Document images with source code
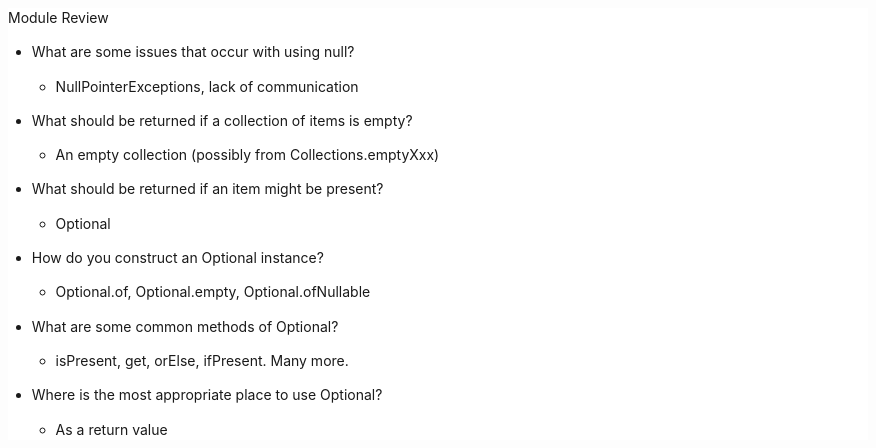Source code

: Module Review

- What are some issues that occur with using null?
  - NullPointerExceptions, lack of communication

- What should be returned if a collection of items is empty?
  - An empty collection (possibly from Collections.emptyXxx)

- What should be returned if an item might be present?
  - Optional<T>

- How do you construct an Optional instance?
  - Optional.of, Optional.empty, Optional.ofNullable

- What are some common methods of Optional?

  - isPresent, get, orElse, ifPresent. Many more.

- Where is the most appropriate place to use Optional?

  - As a return value

    











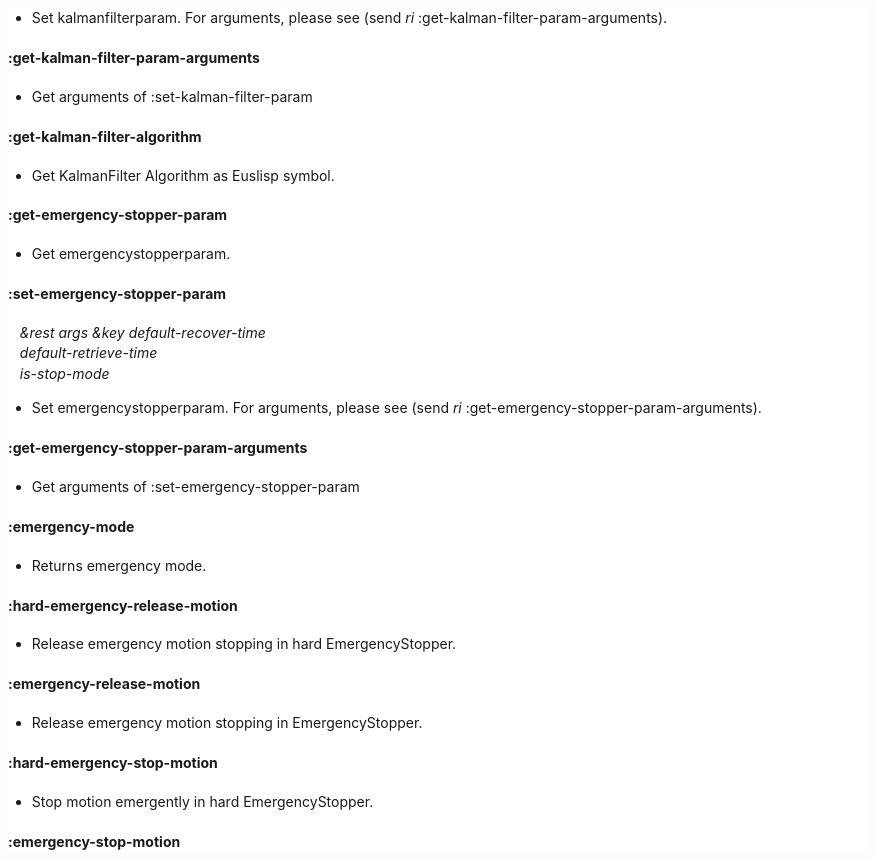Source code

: - Set kalmanfilterparam. For arguments, please see (send *ri* :get-kalman-filter-param-arguments). <br>



#### :get-kalman-filter-param-arguments


- Get arguments of :set-kalman-filter-param <br>



#### :get-kalman-filter-algorithm


- Get KalmanFilter Algorithm as Euslisp symbol. <br>



#### :get-emergency-stopper-param


- Get emergencystopperparam. <br>



#### :set-emergency-stopper-param
&nbsp;&nbsp;&nbsp;*&rest* *args* *&key* *default-recover-time* <br>&nbsp;&nbsp;&nbsp;*default-retrieve-time* <br>&nbsp;&nbsp;&nbsp;*is-stop-mode* 

- Set emergencystopperparam. For arguments, please see (send *ri* :get-emergency-stopper-param-arguments). <br>



#### :get-emergency-stopper-param-arguments


- Get arguments of :set-emergency-stopper-param <br>



#### :emergency-mode


- Returns emergency mode. <br>


#### :hard-emergency-release-motion


- Release emergency motion stopping in hard EmergencyStopper. <br>


#### :emergency-release-motion


- Release emergency motion stopping in EmergencyStopper. <br>


#### :hard-emergency-stop-motion


- Stop motion emergently in hard EmergencyStopper. <br>


#### :emergency-stop-motion
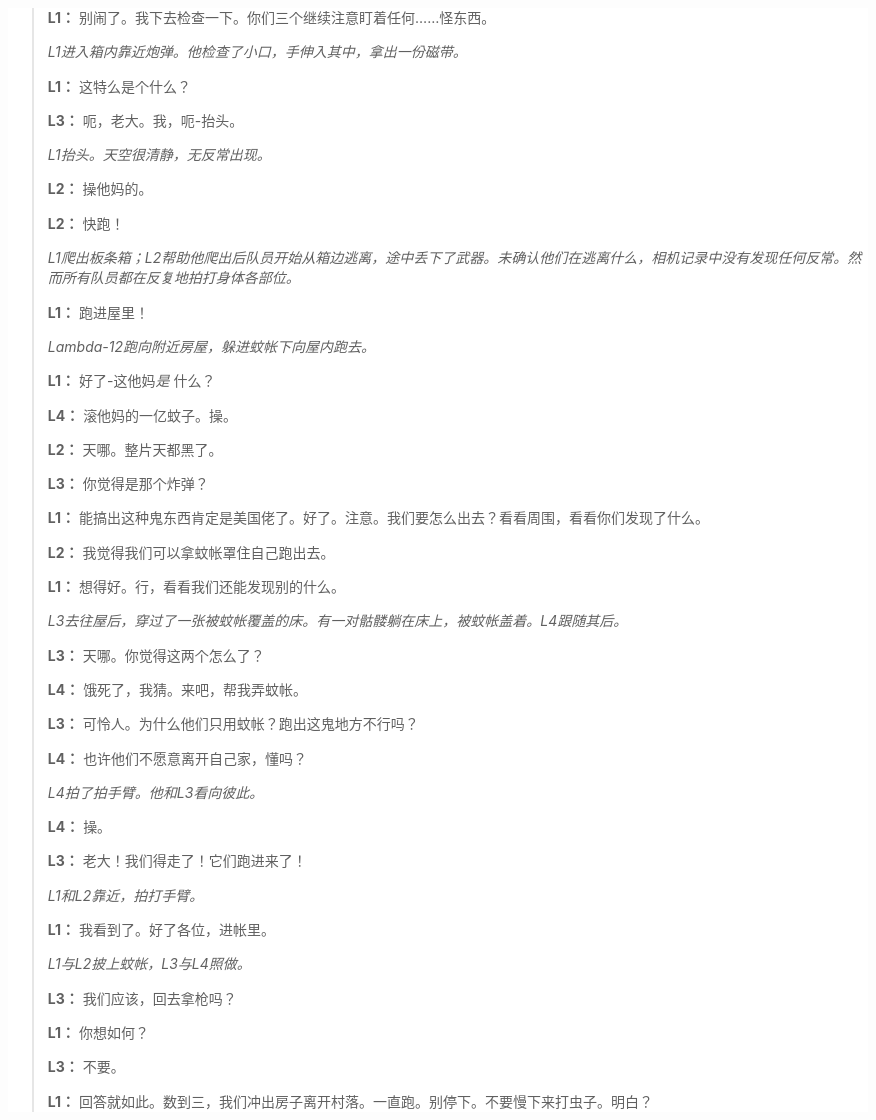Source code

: > 
> **L1：** 别闹了。我下去检查一下。你们三个继续注意盯着任何……怪东西。
> 
> *L1进入箱内靠近炮弹。他检查了小口，手伸入其中，拿出一份磁带。* 
> 
> **L1：** 这特么是个什么？
> 
> **L3：** 呃，老大。我，呃-抬头。
> 
> *L1抬头。天空很清静，无反常出现。* 
> 
> **L2：** 操他妈的。
> 
> **L2：** 快跑！
> 
> *L1爬出板条箱；L2帮助他爬出后队员开始从箱边逃离，途中丢下了武器。未确认他们在逃离什么，相机记录中没有发现任何反常。然而所有队员都在反复地拍打身体各部位。* 
> 
> **L1：** 跑进屋里！
> 
> *Lambda-12跑向附近房屋，躲进蚊帐下向屋内跑去。* 
> 
> **L1：** 好了-这他妈*是* 什么？
> 
> **L4：** 滚他妈的一亿蚊子。操。
> 
> **L2：** 天哪。整片天都黑了。
> 
> **L3：** 你觉得是那个炸弹？
> 
> **L1：** 能搞出这种鬼东西肯定是美国佬了。好了。注意。我们要怎么出去？看看周围，看看你们发现了什么。
> 
> **L2：** 我觉得我们可以拿蚊帐罩住自己跑出去。
> 
> **L1：** 想得好。行，看看我们还能发现别的什么。
> 
> *L3去往屋后，穿过了一张被蚊帐覆盖的床。有一对骷髅躺在床上，被蚊帐盖着。L4跟随其后。* 
> 
> **L3：** 天哪。你觉得这两个怎么了？
> 
> **L4：** 饿死了，我猜。来吧，帮我弄蚊帐。
> 
> **L3：** 可怜人。为什么他们只用蚊帐？跑出这鬼地方不行吗？
> 
> **L4：** 也许他们不愿意离开自己家，懂吗？
> 
> *L4拍了拍手臂。他和L3看向彼此。* 
> 
> **L4：** 操。
> 
> **L3：** 老大！我们得走了！它们跑进来了！
> 
> *L1和L2靠近，拍打手臂。* 
> 
> **L1：** 我看到了。好了各位，进帐里。
> 
> *L1与L2披上蚊帐，L3与L4照做。* 
> 
> **L3：** 我们应该，回去拿枪吗？
> 
> **L1：** 你想如何？
> 
> **L3：** 不要。
> 
> **L1：** 回答就如此。数到三，我们冲出房子离开村落。一直跑。别停下。不要慢下来打虫子。明白？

- _Problem description_
Looking at the entries above, count each line that includes the string "stopping" and give only the total.

- _Answer box_
2